Downstream Consumption Order

The implementation order stays fixed:

  1. activation or site startup computes ResonanceResult,
  2. ActiveSiteRuntime reads the result and applies site consequences,
  3. recovery writes state and patternKey into RecoveredRelicSnapshot,
  4. RelicTooltipView only reads the snapshot and optional long-term knowledge.

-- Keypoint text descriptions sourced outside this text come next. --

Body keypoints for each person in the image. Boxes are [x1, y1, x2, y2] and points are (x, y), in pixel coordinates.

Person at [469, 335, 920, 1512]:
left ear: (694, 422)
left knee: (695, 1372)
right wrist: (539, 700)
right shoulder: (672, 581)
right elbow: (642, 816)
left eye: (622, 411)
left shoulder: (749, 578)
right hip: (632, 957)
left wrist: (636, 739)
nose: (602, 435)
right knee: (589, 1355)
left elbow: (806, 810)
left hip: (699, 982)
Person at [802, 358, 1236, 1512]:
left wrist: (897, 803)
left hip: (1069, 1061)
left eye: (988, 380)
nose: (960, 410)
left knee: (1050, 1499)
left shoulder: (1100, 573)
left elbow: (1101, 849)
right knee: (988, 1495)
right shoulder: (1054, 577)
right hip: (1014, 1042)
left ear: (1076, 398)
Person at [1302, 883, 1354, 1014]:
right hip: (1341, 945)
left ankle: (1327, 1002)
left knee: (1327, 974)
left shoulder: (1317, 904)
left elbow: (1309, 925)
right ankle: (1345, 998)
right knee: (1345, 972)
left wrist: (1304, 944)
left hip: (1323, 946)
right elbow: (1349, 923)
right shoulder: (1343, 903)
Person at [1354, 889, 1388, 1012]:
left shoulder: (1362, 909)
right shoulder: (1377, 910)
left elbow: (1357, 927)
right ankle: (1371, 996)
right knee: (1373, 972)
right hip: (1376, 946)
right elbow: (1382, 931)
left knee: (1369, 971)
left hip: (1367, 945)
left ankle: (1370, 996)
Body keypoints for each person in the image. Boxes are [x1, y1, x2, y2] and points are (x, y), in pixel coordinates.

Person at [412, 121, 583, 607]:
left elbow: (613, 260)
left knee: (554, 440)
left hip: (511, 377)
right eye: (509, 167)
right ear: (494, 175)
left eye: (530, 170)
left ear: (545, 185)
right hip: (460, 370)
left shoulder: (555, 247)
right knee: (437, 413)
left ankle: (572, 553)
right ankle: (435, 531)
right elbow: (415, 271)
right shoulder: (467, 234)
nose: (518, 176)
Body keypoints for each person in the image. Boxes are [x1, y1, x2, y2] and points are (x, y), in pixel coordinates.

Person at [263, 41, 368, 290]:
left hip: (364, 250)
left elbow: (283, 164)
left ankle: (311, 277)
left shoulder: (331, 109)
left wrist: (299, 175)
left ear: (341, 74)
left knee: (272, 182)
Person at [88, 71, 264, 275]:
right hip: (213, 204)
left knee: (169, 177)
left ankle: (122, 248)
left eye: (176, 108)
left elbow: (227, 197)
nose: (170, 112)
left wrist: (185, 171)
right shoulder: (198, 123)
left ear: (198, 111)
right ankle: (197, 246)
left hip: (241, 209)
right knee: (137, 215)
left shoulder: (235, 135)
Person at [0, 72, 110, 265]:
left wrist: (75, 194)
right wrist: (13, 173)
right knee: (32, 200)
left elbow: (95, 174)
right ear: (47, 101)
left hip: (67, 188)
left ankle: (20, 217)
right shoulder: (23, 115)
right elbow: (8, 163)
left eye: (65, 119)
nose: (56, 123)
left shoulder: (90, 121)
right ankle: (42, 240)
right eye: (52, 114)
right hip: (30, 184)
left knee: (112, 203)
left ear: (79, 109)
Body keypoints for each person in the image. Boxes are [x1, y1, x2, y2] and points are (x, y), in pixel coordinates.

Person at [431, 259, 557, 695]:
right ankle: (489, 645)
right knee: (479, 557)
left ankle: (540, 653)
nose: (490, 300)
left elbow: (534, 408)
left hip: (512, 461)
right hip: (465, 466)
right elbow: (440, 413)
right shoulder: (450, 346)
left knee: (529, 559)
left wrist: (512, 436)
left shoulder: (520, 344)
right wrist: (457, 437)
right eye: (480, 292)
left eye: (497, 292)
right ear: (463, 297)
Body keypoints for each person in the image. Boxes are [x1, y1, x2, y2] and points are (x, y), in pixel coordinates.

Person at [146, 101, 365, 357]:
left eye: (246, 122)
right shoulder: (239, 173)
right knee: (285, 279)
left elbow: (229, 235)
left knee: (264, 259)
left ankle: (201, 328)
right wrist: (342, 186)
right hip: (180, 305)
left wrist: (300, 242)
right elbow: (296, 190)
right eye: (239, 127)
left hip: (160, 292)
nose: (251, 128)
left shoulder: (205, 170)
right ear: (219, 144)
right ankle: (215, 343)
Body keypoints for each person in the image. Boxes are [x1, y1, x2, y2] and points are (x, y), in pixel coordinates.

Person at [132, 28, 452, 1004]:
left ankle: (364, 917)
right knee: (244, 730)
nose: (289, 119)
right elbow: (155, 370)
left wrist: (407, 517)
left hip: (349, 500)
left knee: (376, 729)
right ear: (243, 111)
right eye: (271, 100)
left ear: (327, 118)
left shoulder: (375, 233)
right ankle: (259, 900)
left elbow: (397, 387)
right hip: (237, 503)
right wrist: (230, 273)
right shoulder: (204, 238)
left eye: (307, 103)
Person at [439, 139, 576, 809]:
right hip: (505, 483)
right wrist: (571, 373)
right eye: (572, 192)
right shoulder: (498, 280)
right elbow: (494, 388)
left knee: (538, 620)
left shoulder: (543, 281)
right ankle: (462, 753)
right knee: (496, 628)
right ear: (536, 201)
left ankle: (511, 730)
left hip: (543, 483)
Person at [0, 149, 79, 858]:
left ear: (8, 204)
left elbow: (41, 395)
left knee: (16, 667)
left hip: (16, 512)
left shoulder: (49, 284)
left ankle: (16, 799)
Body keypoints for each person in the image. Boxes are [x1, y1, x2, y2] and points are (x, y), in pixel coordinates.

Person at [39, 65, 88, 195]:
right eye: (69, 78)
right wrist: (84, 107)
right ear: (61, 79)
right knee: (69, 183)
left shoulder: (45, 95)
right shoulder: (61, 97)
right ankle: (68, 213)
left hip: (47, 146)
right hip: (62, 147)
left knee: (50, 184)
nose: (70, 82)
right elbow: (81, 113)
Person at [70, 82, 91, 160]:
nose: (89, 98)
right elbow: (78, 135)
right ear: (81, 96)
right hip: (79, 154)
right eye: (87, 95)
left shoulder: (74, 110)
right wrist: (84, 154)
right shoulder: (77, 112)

In this sequence, only runtime and recovery may interpret the result. Tooltip only formats it.

Minimum Test Matrix

Site profile Loadout Expected result
CONTAMINATION FILTER + STABILIZE + MECHANICAL + 0 TUNED + contamination.cleanse
CONTAMINATION SUNDER + BREACH + ARCANE + 1 OVERLOADED + contamination.burst
fallback any unsupported combination DORMANT + generic.idle
tooltip with player == null saved snapshot still renders minimum text

Implementation Red Lines

  1. do not serialize live runtime objects directly into relics,
  2. do not let tooltip recalculate resonance,
  3. do not let the resolver read players, worlds, or the runtime registry,
  4. do not make patternKey a temporary string that only one UI page understands.